La décision de la commission était divisée 2-2, ce qui a forcé son chef à voter pour départager les deux candidats. Dans leur décision majoritaire, le président et juge à la retraite Eliezer Goldberg et la professeur de droit Talia Einhorn ont cité une récente réunion qu’Edri avait tenue avec un avocat d’un plaignant contre lui, qu’il n’a pas révélée à la commission. Ils ont également pris note d’un rapport du Contrôleur de l’État qui mettait en doute sa conduite alors qu’il était chef du Département de la circulation.

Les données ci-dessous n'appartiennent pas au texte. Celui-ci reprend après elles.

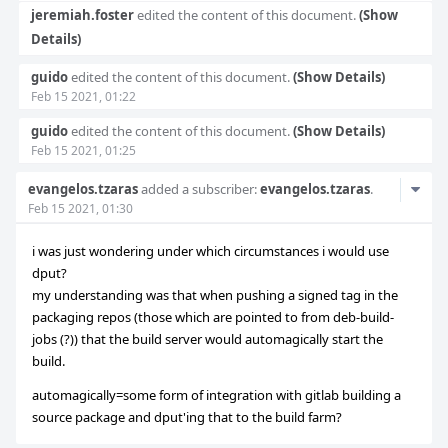
jeremiah.foster
edited the content of this document.
(Show
Details)
guido
edited the content of this document.
(Show Details)
Feb 15 2021, 01:22
guido
edited the content of this document.
(Show Details)
Feb 15 2021, 01:25
Com
evangelos.tzaras
added a subscriber:
evangelos.tzaras
.
Feb 15 2021, 01:30
Acti
i was just wondering under which circumstances i would use
dput?
my understanding was that when pushing a signed tag in the
packaging repos (those which are pointed to from deb-build-
jobs (?)) that the build server would automagically start the
build.
automagically=some form of integration with gitlab building a
source package and dput'ing that to the build farm?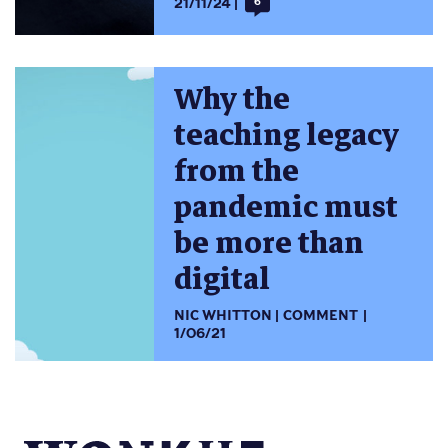
21/11/24
6
Why the
teaching legacy
from the
pandemic must
be more than
digital
NIC WHITTON
COMMENT
1/06/21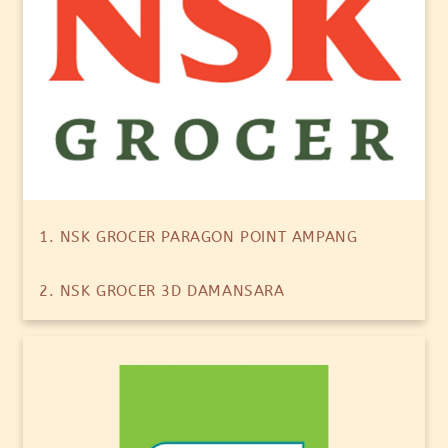
1. NSK GROCER PARAGON POINT AMPANG
2. NSK GROCER 3D DAMANSARA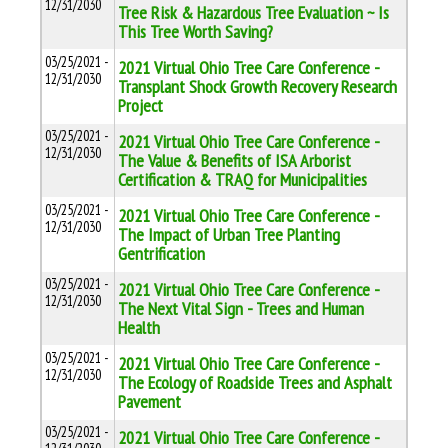
12/31/2030
Tree Risk & Hazardous Tree Evaluation ~ Is
This Tree Worth Saving?
03/25/2021 -
2021 Virtual Ohio Tree Care Conference -
12/31/2030
Transplant Shock Growth Recovery Research
Project
03/25/2021 -
2021 Virtual Ohio Tree Care Conference -
12/31/2030
The Value & Benefits of ISA Arborist
Certification & TRAQ for Municipalities
03/25/2021 -
2021 Virtual Ohio Tree Care Conference -
12/31/2030
The Impact of Urban Tree Planting
Gentrification
03/25/2021 -
2021 Virtual Ohio Tree Care Conference -
12/31/2030
The Next Vital Sign - Trees and Human
Health
03/25/2021 -
2021 Virtual Ohio Tree Care Conference -
12/31/2030
The Ecology of Roadside Trees and Asphalt
Pavement
03/25/2021 -
2021 Virtual Ohio Tree Care Conference -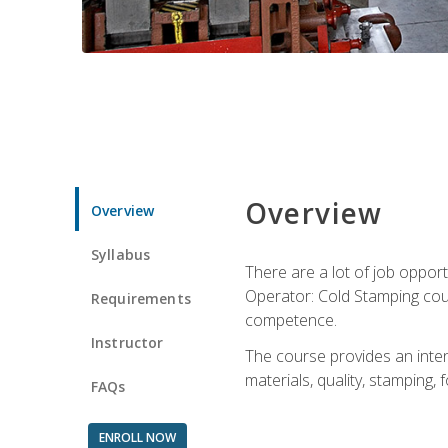
Overview
Overview
Syllabus
There are a lot of job opport
Operator: Cold Stamping cour
Requirements
competence.
Instructor
The course provides an intens
materials, quality, stamping
FAQs
ENROLL NOW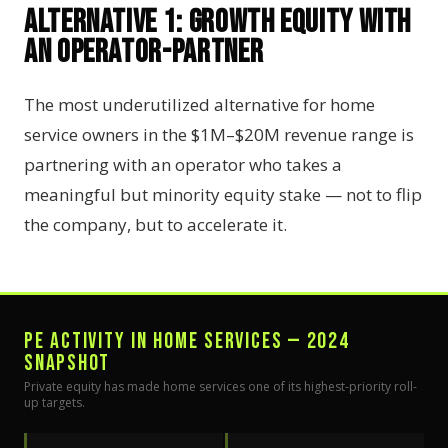
Alternative 1: Growth Equity with
an Operator-Partner
The most underutilized alternative for home
service owners in the $1M–$20M revenue range is
partnering with an operator who takes a
meaningful but minority equity stake — not to flip
the company, but to accelerate it.
PE ACTIVITY IN HOME SERVICES — 2024
SNAPSHOT
Private equity has made home services one of its highest-priority roll-
up targets.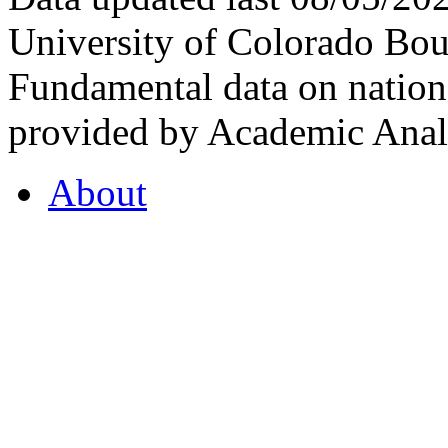
University of Colorado Bou
Fundamental data on nationa
provided by Academic Analy
About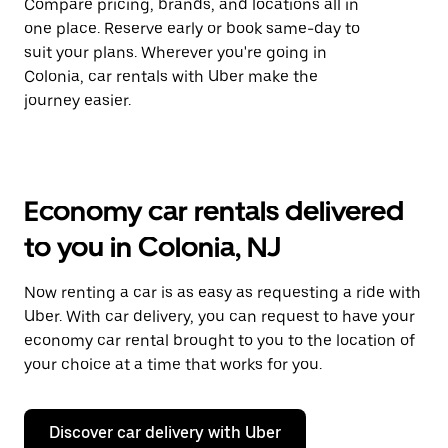
Compare pricing, brands, and locations all in
one place. Reserve early or book same-day to
suit your plans. Wherever you're going in
Colonia, car rentals with Uber make the
journey easier.
Economy car rentals delivered
to you in Colonia, NJ
Now renting a car is as easy as requesting a ride with
Uber. With car delivery, you can request to have your
economy car rental brought to you to the location of
your choice at a time that works for you.
Discover car delivery with Uber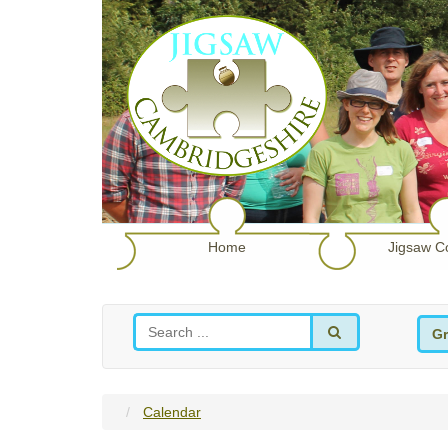
Home
Jigsaw C
Gr
Calendar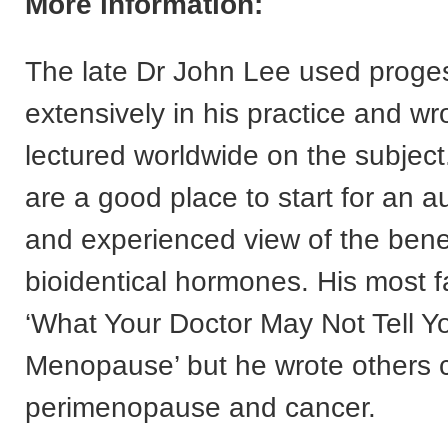
More information:
The late Dr John Lee used proge
extensively in his practice and wr
lectured worldwide on the subject
are a good place to start for an au
and experienced view of the benefi
bioidentical hormones. His most 
‘What Your Doctor May Not Tell Y
Menopause’ but he wrote others 
perimenopause and cancer.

Shaked a déclaré que la commission, créée en 1999, était « superflue » et que sa décision était « déraisonnable ».

Edri, a-t-elle dit, a été soumis à une épreuve au cours du processus de nomination. « Si, après tous les examens, tout ce qui a été trouvé était une réunion avec l’avocat [Pinhas] Fischler et un rapport du contrôleur d’État qui n’empêchait pas sa nomination au poste de commandant de district et directeur général du ministère, alors il n’y a aucun obstacle à sa nomination ».

Moshe Edri, directeur général du ministère de la Sécurité publique, assiste à la cérémonie d’adieu du chef de la police sortant, Roni Alsheich, le 29 novembre 2018 à Beit Shemesh. (Yonatan Sindel/Flash90)

Parallèlement, le procureur général Avichai Mandelblit a tenu des consultations pendant qu’il examinait sa position sur la question.

M. Erdan a dit qu’il chercherait à modifier la position de la commission et, s’il échoue, il soumettra de toute façon la nomination à un vote du Cabinet. On ignore si cette démarche est juridiquement acceptable, et le rejet des objections de la commission par le Cabinet entraînerait probablement des recours en justice et une bataille devant la Cour suprême.

Le procureur général Avichai Mandelblit prend la parole lors d’une conférence à la Bibliothèque nationale de Jérusalem le 6 juin 2018. (Hadas Parush/Flash90)

La position de Mandelblit sur la question pourrait s’avérer cruciale pour la décision finale du Cabinet.

Selon un reportage publié la semaine dernière par le radiodiffuseur public Kan, il existerait des accusations contre Edri, dont l’une concernerait un comportement qui, dans le passé, a entraîné le renvoi d’autres agents de police. D’autres plaintes indiquent qu’Edri était en conflit d’intérêts en raison de liens avec des hommes d’affaires qu’il n’a pas signalés.

Les groupes de défense des droits des LGBT avaient critiqué la nomination d’Edri à la suite d’un coup de couteau mortel lors du défilé de la Fierté de Jérusalem qui a eu lieu alors que le candidat était l’officier supérieur de la ville. Edri a été blâmé pour l’attentat de 2015, au cours duquel l’extrémiste ultra-orthodoxe Yishai Schlissel a poignardé à mort Shira Banki, 16 ans, et blessé cinq autres personnes.

Des participants au défilé annuel de la Gay Pride de Jérusalem brandissent une photo de Shira Banki assassinée le 3 août 2017. (Yonatan Sindel/Flash90)

Malgré les avertissements des services de renseignements selon lesquels Schlissel et d’autres préparaient des actes de violence contre les manifestants, la police de Jérusalem sous le commandement d’Edri n’a pris aucune mesure pour surveiller l’agresseur, qui avait déjà été emprisonné pour une attaque similaire mais non mortelle lors du défilé de la Gay Pride de 2005.

La nomination d’Edri a été largement saluée par les politiciens israéliens. Le Premier ministre Benjamin Netanyahu a déclaré que c’était une « nomination appropriée » et a dit que le candidat était un « officier compétent et expérimenté ».

Alsheich terminera son mandat après quatre ans en poste. M. Erdan, qui s’est heurté au chef de la police sortant, a refusé de prolonger son mandat d’une année supplémentaire.